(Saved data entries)
==================================================

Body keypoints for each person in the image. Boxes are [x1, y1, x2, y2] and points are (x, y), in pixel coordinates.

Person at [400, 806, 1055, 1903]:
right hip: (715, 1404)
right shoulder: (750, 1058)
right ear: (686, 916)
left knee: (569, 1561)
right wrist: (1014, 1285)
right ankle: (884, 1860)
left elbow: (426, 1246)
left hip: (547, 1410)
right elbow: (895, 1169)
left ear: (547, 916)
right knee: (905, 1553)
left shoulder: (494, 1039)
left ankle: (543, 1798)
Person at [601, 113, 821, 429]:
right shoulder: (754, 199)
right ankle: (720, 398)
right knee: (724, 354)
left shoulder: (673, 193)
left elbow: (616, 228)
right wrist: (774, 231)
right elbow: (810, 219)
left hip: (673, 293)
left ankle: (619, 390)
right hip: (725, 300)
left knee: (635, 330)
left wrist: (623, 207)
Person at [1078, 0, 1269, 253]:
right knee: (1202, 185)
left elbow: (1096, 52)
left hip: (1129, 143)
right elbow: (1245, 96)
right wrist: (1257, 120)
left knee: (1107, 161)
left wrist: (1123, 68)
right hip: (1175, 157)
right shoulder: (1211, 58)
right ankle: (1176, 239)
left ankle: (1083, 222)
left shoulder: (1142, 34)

==================================================

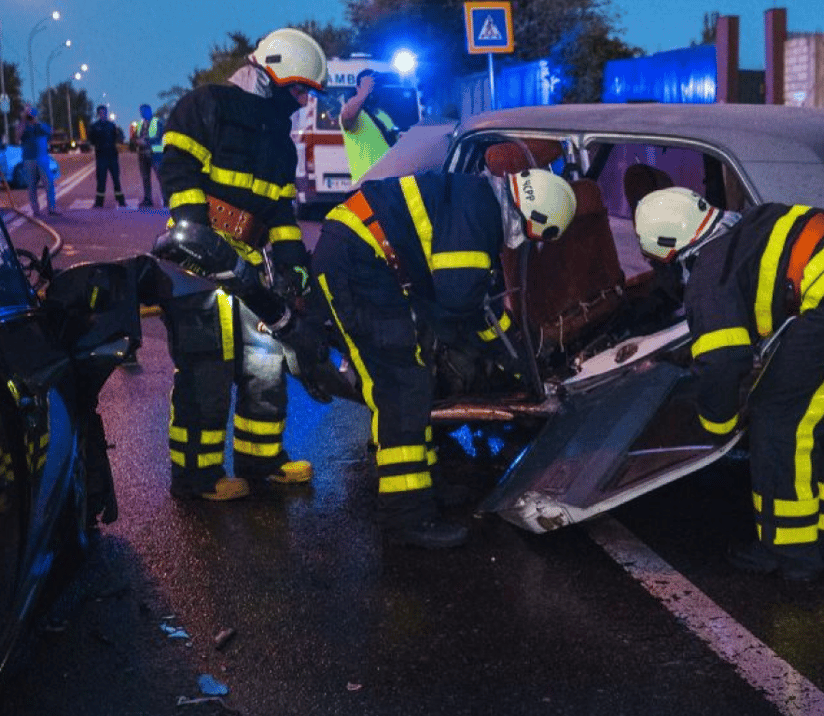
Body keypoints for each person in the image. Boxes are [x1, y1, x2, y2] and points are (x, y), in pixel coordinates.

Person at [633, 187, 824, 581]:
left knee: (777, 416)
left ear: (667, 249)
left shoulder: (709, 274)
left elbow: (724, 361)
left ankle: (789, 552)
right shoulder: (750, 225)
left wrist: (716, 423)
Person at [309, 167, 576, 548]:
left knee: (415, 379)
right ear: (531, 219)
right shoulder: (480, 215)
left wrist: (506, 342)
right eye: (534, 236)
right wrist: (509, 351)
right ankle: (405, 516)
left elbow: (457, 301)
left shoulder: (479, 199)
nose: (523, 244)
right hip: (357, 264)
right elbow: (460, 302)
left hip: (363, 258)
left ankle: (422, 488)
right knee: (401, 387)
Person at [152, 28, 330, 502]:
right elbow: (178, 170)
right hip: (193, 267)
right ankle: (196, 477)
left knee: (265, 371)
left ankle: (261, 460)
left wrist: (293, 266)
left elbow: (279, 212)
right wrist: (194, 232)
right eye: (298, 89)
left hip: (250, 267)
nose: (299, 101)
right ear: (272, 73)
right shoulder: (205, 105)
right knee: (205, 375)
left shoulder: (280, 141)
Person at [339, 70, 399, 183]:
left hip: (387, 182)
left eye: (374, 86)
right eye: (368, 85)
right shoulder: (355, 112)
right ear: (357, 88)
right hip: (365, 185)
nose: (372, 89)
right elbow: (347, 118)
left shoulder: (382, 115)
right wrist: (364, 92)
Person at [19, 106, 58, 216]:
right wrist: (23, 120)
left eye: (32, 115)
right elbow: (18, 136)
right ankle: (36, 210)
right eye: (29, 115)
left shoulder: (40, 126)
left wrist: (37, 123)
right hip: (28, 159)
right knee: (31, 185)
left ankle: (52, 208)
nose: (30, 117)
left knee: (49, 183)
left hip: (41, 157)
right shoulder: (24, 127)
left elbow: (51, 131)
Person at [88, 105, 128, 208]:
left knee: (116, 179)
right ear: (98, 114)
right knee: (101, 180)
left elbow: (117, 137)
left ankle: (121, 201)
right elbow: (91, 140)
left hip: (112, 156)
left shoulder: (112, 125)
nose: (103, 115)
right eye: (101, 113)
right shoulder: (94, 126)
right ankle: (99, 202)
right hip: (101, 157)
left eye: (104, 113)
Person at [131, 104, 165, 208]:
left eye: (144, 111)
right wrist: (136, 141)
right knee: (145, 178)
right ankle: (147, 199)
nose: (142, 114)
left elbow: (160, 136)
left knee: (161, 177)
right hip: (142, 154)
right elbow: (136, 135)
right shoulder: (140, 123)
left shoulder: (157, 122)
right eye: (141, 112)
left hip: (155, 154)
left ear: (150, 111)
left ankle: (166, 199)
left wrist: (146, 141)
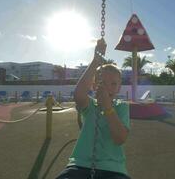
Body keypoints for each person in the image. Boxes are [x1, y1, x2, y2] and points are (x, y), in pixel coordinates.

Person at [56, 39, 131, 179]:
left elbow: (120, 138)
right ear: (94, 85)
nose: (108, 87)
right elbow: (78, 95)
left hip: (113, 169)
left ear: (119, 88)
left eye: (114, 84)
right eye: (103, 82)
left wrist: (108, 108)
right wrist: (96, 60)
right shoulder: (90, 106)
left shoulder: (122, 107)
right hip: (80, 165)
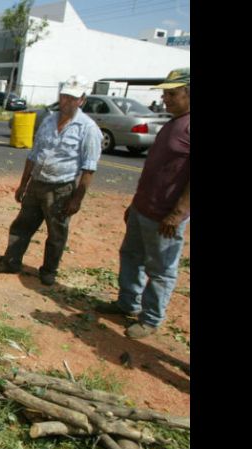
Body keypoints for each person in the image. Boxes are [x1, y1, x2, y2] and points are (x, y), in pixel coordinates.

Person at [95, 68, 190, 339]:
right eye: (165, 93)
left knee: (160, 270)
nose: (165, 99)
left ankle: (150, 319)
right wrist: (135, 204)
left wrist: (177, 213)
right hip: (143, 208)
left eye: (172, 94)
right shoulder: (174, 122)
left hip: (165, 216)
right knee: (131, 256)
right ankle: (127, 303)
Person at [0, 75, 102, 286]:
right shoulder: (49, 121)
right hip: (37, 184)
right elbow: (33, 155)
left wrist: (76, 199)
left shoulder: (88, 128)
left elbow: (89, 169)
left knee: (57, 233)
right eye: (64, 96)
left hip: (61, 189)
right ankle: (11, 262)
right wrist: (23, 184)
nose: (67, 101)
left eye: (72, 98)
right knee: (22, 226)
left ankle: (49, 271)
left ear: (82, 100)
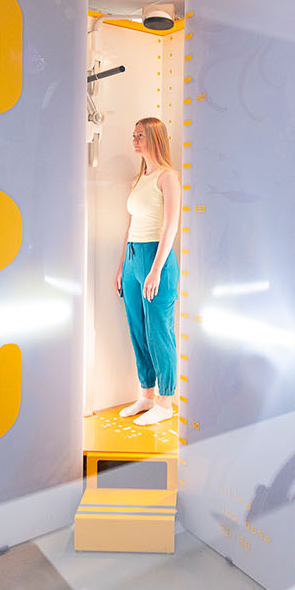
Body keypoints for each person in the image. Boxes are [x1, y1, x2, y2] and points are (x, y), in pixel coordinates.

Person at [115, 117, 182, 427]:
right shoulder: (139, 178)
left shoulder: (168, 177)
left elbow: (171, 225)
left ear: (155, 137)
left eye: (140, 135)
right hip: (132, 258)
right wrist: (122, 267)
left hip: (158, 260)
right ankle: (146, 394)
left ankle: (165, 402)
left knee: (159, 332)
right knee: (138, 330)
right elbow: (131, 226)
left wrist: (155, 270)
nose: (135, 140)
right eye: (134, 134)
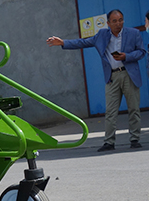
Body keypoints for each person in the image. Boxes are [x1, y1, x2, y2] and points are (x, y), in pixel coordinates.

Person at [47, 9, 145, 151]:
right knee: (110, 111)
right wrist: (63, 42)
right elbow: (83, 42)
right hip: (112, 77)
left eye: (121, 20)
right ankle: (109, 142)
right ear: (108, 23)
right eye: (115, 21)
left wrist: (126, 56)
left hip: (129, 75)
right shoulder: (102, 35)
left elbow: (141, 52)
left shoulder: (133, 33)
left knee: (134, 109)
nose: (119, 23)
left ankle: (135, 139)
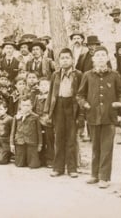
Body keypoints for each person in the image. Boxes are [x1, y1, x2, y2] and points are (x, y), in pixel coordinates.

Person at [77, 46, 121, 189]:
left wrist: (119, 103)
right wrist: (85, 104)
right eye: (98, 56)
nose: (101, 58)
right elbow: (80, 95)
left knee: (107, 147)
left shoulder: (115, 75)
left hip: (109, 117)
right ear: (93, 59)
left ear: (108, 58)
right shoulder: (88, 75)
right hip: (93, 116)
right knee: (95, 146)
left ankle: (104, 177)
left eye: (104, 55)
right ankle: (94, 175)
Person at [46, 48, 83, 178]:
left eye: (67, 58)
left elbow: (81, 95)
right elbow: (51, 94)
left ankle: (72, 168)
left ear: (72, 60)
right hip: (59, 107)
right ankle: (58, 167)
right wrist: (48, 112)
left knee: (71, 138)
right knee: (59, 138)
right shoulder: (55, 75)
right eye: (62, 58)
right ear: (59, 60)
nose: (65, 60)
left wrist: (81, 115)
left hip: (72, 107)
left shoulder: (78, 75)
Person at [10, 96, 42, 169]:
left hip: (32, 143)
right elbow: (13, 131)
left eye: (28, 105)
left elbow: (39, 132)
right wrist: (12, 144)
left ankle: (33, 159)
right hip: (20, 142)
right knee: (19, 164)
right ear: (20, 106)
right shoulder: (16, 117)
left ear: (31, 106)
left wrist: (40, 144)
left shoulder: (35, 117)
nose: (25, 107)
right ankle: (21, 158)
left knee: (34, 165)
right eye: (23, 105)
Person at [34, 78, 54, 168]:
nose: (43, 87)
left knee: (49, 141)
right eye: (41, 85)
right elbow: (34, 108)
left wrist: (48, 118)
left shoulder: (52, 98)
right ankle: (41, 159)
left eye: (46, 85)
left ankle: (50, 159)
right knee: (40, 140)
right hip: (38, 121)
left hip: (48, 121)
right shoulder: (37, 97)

==================================================

Restate word for word the entries above, starting at the line with "right knee: (401, 387)" and ending at the line with "left eye: (104, 113)", inclusive, and no others.

right knee: (401, 387)
Person at [152, 28, 330, 502]:
right elbow: (178, 170)
right hip: (193, 267)
right ankle: (196, 477)
left knee: (265, 371)
left ankle: (261, 460)
left wrist: (293, 266)
left elbow: (279, 212)
right wrist: (194, 232)
right eye: (298, 89)
left hip: (250, 267)
nose: (299, 101)
right ear: (272, 73)
right shoulder: (205, 105)
right knee: (205, 375)
left shoulder: (280, 141)
Person at [339, 70, 399, 183]:
left hip: (387, 182)
left eye: (374, 86)
right eye: (368, 85)
right shoulder: (355, 112)
right ear: (357, 88)
right hip: (365, 185)
nose: (372, 89)
right elbow: (347, 118)
left shoulder: (382, 115)
right wrist: (364, 92)
Person at [19, 106, 58, 216]:
right wrist: (23, 120)
left eye: (32, 115)
right elbow: (18, 136)
right ankle: (36, 210)
right eye: (29, 115)
left shoulder: (40, 126)
left wrist: (37, 123)
right hip: (28, 159)
right knee: (31, 185)
left ankle: (52, 208)
nose: (30, 117)
left knee: (49, 183)
left hip: (41, 157)
right shoulder: (24, 127)
left elbow: (51, 131)
Person at [88, 105, 128, 208]:
left knee: (116, 179)
right ear: (98, 114)
right knee: (101, 180)
left elbow: (117, 137)
left ankle: (121, 201)
right elbow: (91, 140)
left hip: (112, 156)
left shoulder: (112, 125)
nose: (103, 115)
right eye: (101, 113)
right shoulder: (94, 126)
right ankle: (99, 202)
right hip: (101, 157)
left eye: (104, 113)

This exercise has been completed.